The Pet Shop Boys, often seen as the articulate deep thinkers of British electronic Pop music return with their 13th Studio offering entitled Super on their x2 label. Super again sees the duo work with acclaimed producer Stuart Price after 2013s Electric was so well received by fans and critics alike. Written in London and Berlin and produced in Los Angeles, Super boasts 12 tracks of purely electronic compositions, that to quote Neil Tennant “We want to make it Electric but more so” meaning that they wanted this album to sound more electronic than their previous offering. Never ones to keep themselves away from their writing for any extended periods Tennant and his partner in crime Chris Lowe will also see themselves at London’s Royal Opera House in July for a run of four dates showcasing this album live with their Inner sanctum shows.
The boys will see Super hit the shelves on April fools day and embarking on the first listen with the opening album track Happiness getting us under way one could not help feeling that we had become the victim of an April Fools prank! What is this, PSB meets Aviici? The track starts in the expected electro fashion with some distorted vocal and punchy beats before Tennant starts singing “Its a long way to happiness/a long way to go/but i’m gonna get there boy the only way I know“, the latter line sung with a Country and Western twang backed by some annoying harpsichord type melody. That given the actual music is particularly well done with some fine example of house styling only to be ruined by the overtly irritating vocal.

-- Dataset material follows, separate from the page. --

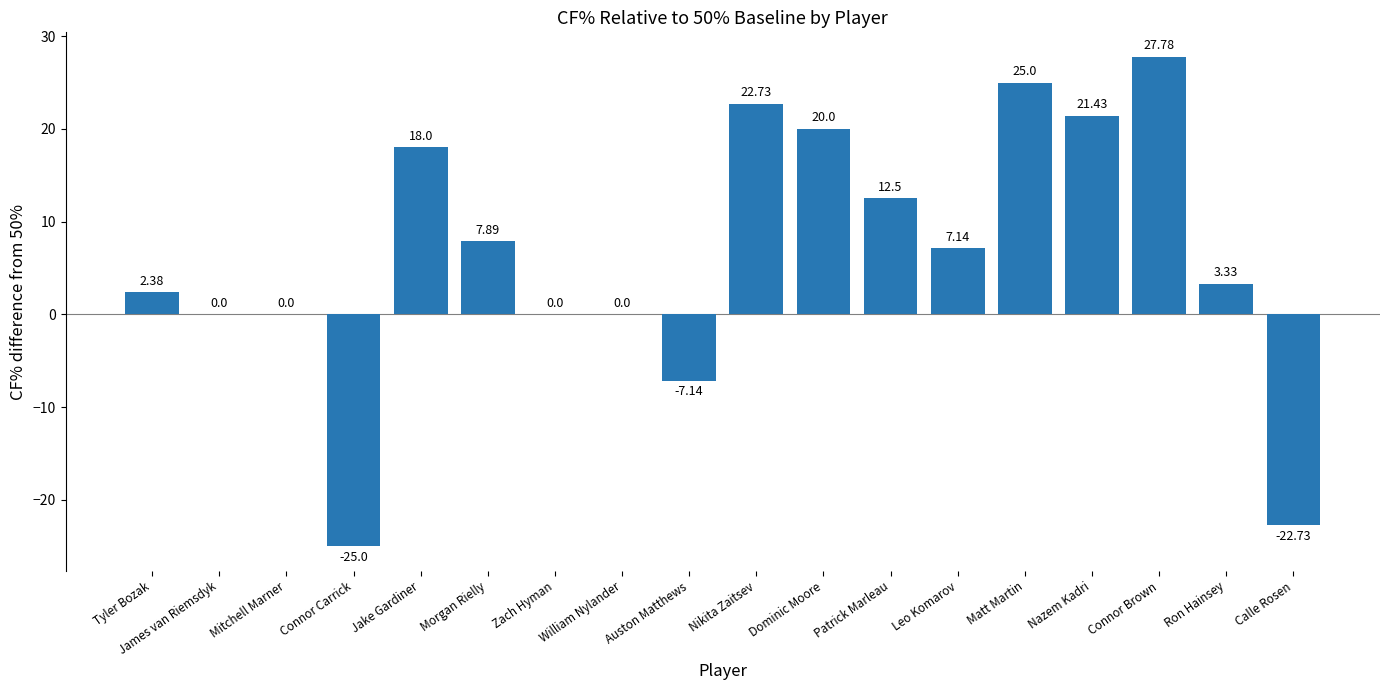

What is the difference between the values at Connor Brown and Leo Komarov?

20.6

The first single from the album The Pop Kids sets us back to the level expected from the Pets grinding out a 90s house melody with cool lyrics not unlike something 1990’s Behaviour would have featured, but the standard slips again on Twenty- Something with its annoying pitter patter beat and melody that reminisces of dodgy Eastern European eurovision entries. Groovy follows with a heavy dance beat and a few crowd samples thrown in for party atmosphere and comes across as an extremely pleasant feel good track that certainly evokes those summer holiday partying memories. Following this The Dictator Decides commences Tennant and Lowes melancholic brilliance, missing from the last album but produced quite spectacularly here with warm colourful electronics and a softly spoken vocal that’s as easily as identifiable as themselves but doesn’t fall into the repetitive sound that has been directed at them on previous occasions.
The final 30 seconds of this track with it’s deep bass and choral beauty showcase’s the brilliance that this band are still obviously capable of. Pazzo! Explodes into electronic life with 2 and three quarter minutes of dance heaven throwing in a bit of a euro-disco bassline with simplified electro noises and distorted remarks.
The first track aired from Super, the club inspired Inner Sanctum features next with its marauding bass and Matt Darey, Beautiful styled synth backdrop that threatens to erupt into a Trance like crescendo but unfortunately just falls short of the the euphoric high that would be so common place in a Super-club like Berlin’s Berghain. Undertow is PSB by numbers and nothing out of the ordinary, but pleasant all the same if not slightly generic. Following this comes the ballad styled Sad Robot World which pitches the high range of Tennants voice against some very analogue downbeat keys. Slightly crestfallen in sound style, it doesn’t disappoint and is a solid electro ballad. Say It to Me follows, kicking in with a Balearic beat prior to emerging as another house styled track this time in the guise of Italian Euro-dance act Livin’ Joy sporting similarities to their anthemic chorus accompaniment featured on 94’s dance floor filler ‘Dreamer’. A driving synthetic bass rhythm powers Burn along with some stereotypical booming Pet Shop Boys Orchestral pomp.
All very familiar sounding until you find this intertwined with an awkward sounding electronic riff that although unconventional works well and leads the song into something captivating. Into Thin Air finishes the album with its drum heavy backbone and engulfing electronics ever building as the song grows. Calmly sung and cleverly layered this mid tempo creation is as clever as it is composed showing some excellent production throughout.
Super is not going to be regarded as a Pet Shop Boys classic by any stretch and will divide the fan base with its retro house styling and minimal vocal output. If this were juxtaposed with say Electric for instance then no one would bat an eyelid but, comparing to much of their back catalogue, classics like Actually, Introspective and Behaviour this would come across like a remix album and not something that Tennant and Lowe have meticulously articulated for months on end fine tuning every detail until nearing perfection. The thing about this album is that its a decent listen and at times very enjoyable, but Super is…… just not quite that!